Modifiable parameters

Number of neurons

`python`


# constants
idim = 5 # the number of input neurons
a1 = 3 # the number of 1st hidden neurons
a2 = 3 # the number of 2nd hidden neurons

N = a1 * a2 # the number of data (do not change)

ʻIdim is the input dimension, and ʻa1 and ʻa2are the number of intermediate neurons in the first and second layers, respectively. N = a1 * a2` is the number of data and should not be changed.

Data to give

idata = randomidata(idim,idataRange) # input data must be unique
odata = randomodata(odataRange)

ʻIdata is input data and must be ʻidim x N matrix and the same column vector does not exist, ʻodata is output data and must be N` dimensional vector. In this example, the data range is limited to obtain random numbers, but in reality, it is not necessary to limit either, and the parameter can be calculated with any value.

Commerce

# select division operator ('Fraction' or '/')
divop = fractions.Fraction
# divop = lambda x,y: x / y

Since only four arithmetic operations are used to calculate the parameters, the quotient operation divop is defined by the rational number operation Fraction, but it can be changed to the immovable decimal point operation /. However, it may be divided by a very large number, and if it is /, the error may be large, so be careful.
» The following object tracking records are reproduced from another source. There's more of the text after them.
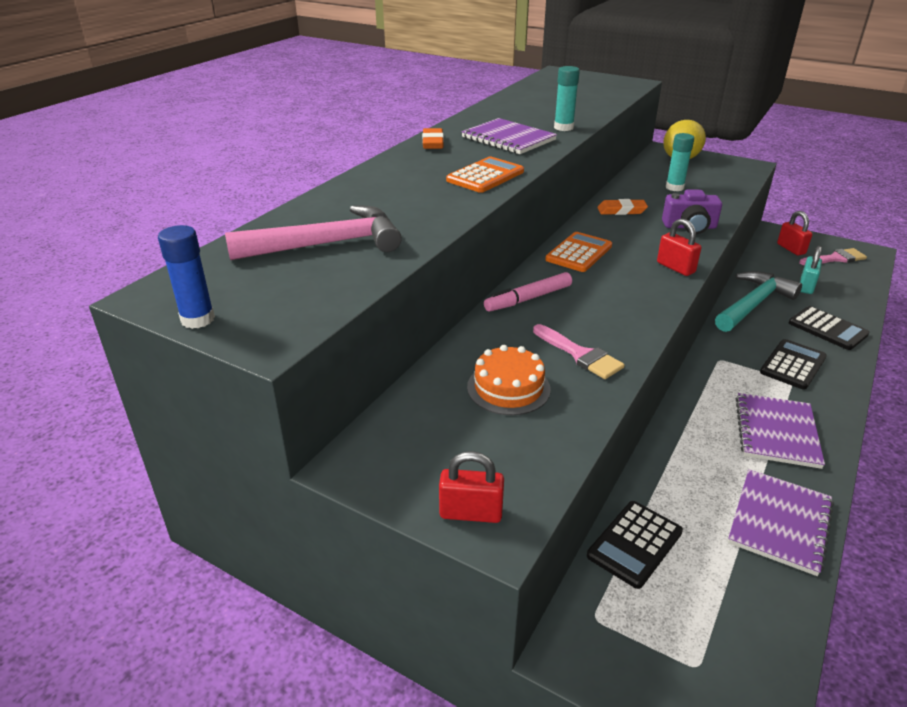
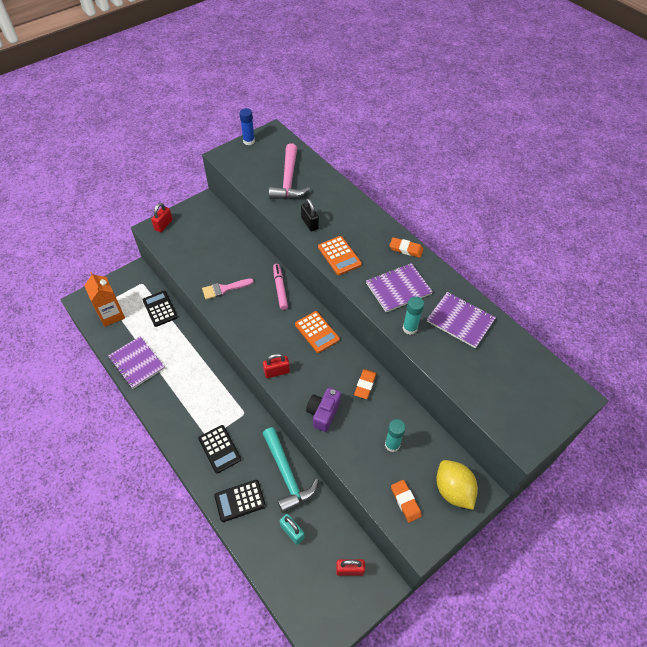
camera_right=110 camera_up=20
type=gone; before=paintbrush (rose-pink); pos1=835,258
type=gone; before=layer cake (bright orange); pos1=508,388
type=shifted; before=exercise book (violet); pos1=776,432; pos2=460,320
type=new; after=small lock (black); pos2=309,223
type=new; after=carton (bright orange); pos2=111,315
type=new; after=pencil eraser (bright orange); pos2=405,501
If the output is m-dimensional

From Theorem 4 of the original paper, if the output is m-dimensional, $ a_1 (a_2 \ operatorname {div} m) + a_2 \ operatorname {mod} m $ data can be expressed. (Although it is not implemented, it can be made in the same way by diverting the parameters when the output is one-dimensional.) That is, if the intermediate neurons in the second layer are multiples of the output dimension, [Number of training data] x [Output dimension] ≤ [Number of intermediate neurons in the first layer] x [Number of intermediate neurons in the second layer] Since it can be expressed if it satisfies, for example, if the training data is 10,000 and the output is 10 dimensions, all the data can be expressed by a neural network with 400 intermediate neurons and 250 intermediate neurons.

Summary

I explained a program that outputs a set of parameters that expresses given a1 * a2 data in a ReLU neural network with two intermediate layers, where the number of intermediate neurons is a1 and a2. The parameters output by this program seem to have very large absolute values, but it is thought that such a result was obtained because of the parameter calculation formula that can be expressed for any distorted data. Fortunately, however, the parameters that represent a given data are generally not unique, so some data may be represented by parameters with smaller absolute values.

[PYTHON] A story and its implementation that arbitrary a1 * a2 data can be represented by a 3-layer ReLU neural network with a1 and a2 intermediate neurons with an error of 0.